*** Source data ***

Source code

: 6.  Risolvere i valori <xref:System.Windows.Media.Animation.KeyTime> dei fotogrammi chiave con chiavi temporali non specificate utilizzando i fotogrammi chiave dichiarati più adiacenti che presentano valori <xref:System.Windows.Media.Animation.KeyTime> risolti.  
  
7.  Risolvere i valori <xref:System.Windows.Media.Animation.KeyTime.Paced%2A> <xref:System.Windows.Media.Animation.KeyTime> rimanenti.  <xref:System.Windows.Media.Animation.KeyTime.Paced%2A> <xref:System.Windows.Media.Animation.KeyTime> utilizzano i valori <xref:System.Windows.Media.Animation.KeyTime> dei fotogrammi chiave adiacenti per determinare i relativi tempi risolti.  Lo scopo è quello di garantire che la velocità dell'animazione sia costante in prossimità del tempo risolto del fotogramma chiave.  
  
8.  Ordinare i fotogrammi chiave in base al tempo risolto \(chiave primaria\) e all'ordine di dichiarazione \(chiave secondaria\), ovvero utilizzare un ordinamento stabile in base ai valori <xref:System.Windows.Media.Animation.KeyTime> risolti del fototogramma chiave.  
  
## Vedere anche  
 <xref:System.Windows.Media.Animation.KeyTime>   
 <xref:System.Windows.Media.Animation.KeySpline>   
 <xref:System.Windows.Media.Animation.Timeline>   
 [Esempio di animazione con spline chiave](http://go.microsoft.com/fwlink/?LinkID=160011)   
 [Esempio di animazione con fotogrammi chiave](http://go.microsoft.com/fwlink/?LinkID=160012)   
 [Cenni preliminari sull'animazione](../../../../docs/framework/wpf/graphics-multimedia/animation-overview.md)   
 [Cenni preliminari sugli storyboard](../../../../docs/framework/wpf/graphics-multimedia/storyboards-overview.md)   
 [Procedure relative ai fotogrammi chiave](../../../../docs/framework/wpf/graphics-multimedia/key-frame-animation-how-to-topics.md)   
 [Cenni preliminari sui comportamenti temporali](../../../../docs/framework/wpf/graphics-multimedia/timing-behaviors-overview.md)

*** End of Source data ***

■ Task details
Output each record precisely as written.

■ Response to the task
Source code

: 6.  Risolvere i valori <xref:System.Windows.Media.Animation.KeyTime> dei fotogrammi chiave con chiavi temporali non specificate utilizzando i fotogrammi chiave dichiarati più adiacenti che presentano valori <xref:System.Windows.Media.Animation.KeyTime> risolti.  
  
7.  Risolvere i valori <xref:System.Windows.Media.Animation.KeyTime.Paced%2A> <xref:System.Windows.Media.Animation.KeyTime> rimanenti.  <xref:System.Windows.Media.Animation.KeyTime.Paced%2A> <xref:System.Windows.Media.Animation.KeyTime> utilizzano i valori <xref:System.Windows.Media.Animation.KeyTime> dei fotogrammi chiave adiacenti per determinare i relativi tempi risolti.  Lo scopo è quello di garantire che la velocità dell'animazione sia costante in prossimità del tempo risolto del fotogramma chiave.  
  
8.  Ordinare i fotogrammi chiave in base al tempo risolto \(chiave primaria\) e all'ordine di dichiarazione \(chiave secondaria\), ovvero utilizzare un ordinamento stabile in base ai valori <xref:System.Windows.Media.Animation.KeyTime> risolti del fototogramma chiave.  
  
## Vedere anche  
 <xref:System.Windows.Media.Animation.KeyTime>   
 <xref:System.Windows.Media.Animation.KeySpline>   
 <xref:System.Windows.Media.Animation.Timeline>   
 [Esempio di animazione con spline chiave](http://go.microsoft.com/fwlink/?LinkID=160011)   
 [Esempio di animazione con fotogrammi chiave](http://go.microsoft.com/fwlink/?LinkID=160012)   
 [Cenni preliminari sull'animazione](../../../../docs/framework/wpf/graphics-multimedia/animation-overview.md)   
 [Cenni preliminari sugli storyboard](../../../../docs/framework/wpf/graphics-multimedia/storyboards-overview.md)   
 [Procedure relative ai fotogrammi chiave](../../../../docs/framework/wpf/graphics-multimedia/key-frame-animation-how-to-topics.md)   
 [Cenni preliminari sui comportamenti temporali](../../../../docs/framework/wpf/graphics-multimedia/timing-behaviors-overview.md)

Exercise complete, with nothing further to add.